Revelle College Keeps It Old School

There is an old joke about Revelle College. Ask a Revelle professor, “”How many Revelle faculty does it take to change a light bulb?”” and the professor will answer “”Change? What’s that?””

Emmanuel Carballo/Guardian

Revelle College, the first college at UCSD, has changed little since its founding back in 1964. Back then, Roger Revelle and the original UCSD faculty believed in a well-rounded education where students obtain a deep knowledge of science, math, literature, language and social studies, and those values still drive the stringent requirements of the college today.

According to Revelle College Provost Daniel Wulbert, some students in the past have been discouraged by such an overall approach, preferring to focus exclusively on their majors and avoid hard work in extra subjects. But now, Wulbert said, Revelle College is seeing a return to the old educational values the college represents. More parents and students are attracted to the college’s philosophy, even though the students are a little more hesitant because they will actually be the ones completing the rigorous coursework.

“”There is something there for almost everyone to dislike,”” Wulbert said.

Revelle College stresses useful knowledge of a subject, so the requirements go past just a cursory overview. Students must take the three-quarter calculus series as opposed to just any grab-bag assortment of mathematics. They also must take five quarters of experimental science courses, rather than merely descriptive courses that require little calculation. But the hard work pays off. An education with such depth, Wulbert said, is essential to life after college. Also, fulfilling Revelle’s requirements automatically qualifies a student for the undergraduate honors organization Phi Beta Kappa.

Revelle faculty try to educate students to be well-informed and responsible, and they see the breadth of general education requirements as a way to achieve that goal. However, students may see the extra work as a helpful tool for later job hunting.

“”Most of our faculty don’t feel that that is the primary goal,”” Wulbert said. “”We don’t ignore the fact that one will get a job at the end, but we don’t think of us as training people for jobs. Most of the UCSD students are good students, and I think that they will accept if the faculty say they should know a certain amount of science. But a lot of them are assuming that somewhere down the line there is a payoff.””

Although Revelle College is known for being slow to change and having the oldest campus traditions, slight alterations may occur in the educational focus over the next few years. A different world has prompted the college administration to consider courses that go in-depth on current issues, like global warming and international trade. This would give graduates the skills necessary to evaluate the news they receive and make rational decisions.

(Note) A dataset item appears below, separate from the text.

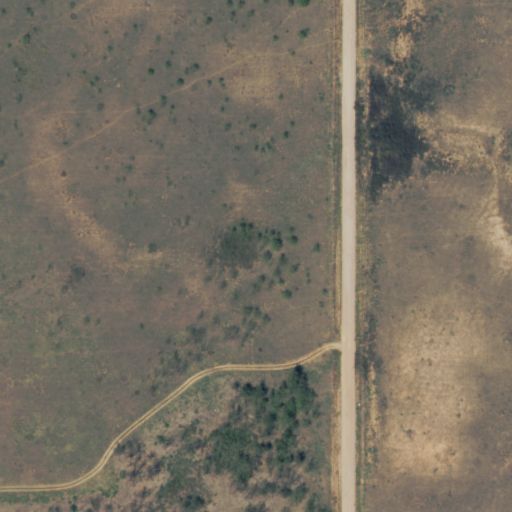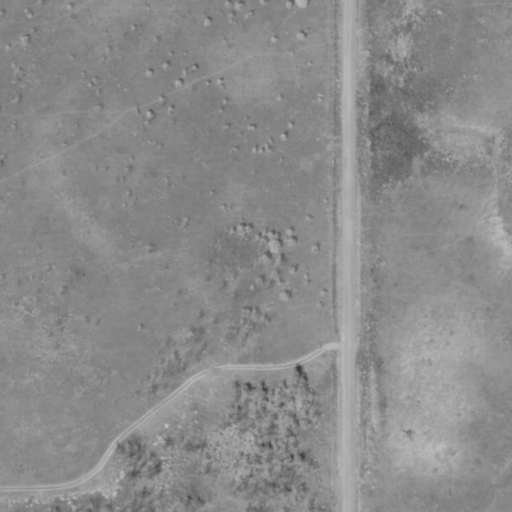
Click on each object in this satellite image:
road: (342, 256)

Such change, however, would be a small shift in the flavor but not the depth of a Revelle student’s education.

Despite being the oldest, Revelle College does not try to set the standard for the other colleges.

“”One of the nice things about having six colleges is that you can have a niche,”” Wulbert said, emphasizing the education offered by Revelle College is not for everyone. But the administrators do see the college as the most stable of the six.

“”We have been sort of the backbone for a long time,”” Wulbert said. “”We have been the set of requirements that have stayed stable.””

But Wulbert and others at Revelle College still feel pride in their status as the first and hardest college at UCSD.

“”When I see people graduate from Revelle, I really feel that they have done something, that it is a genuine accomplishment,”” Wulbert said.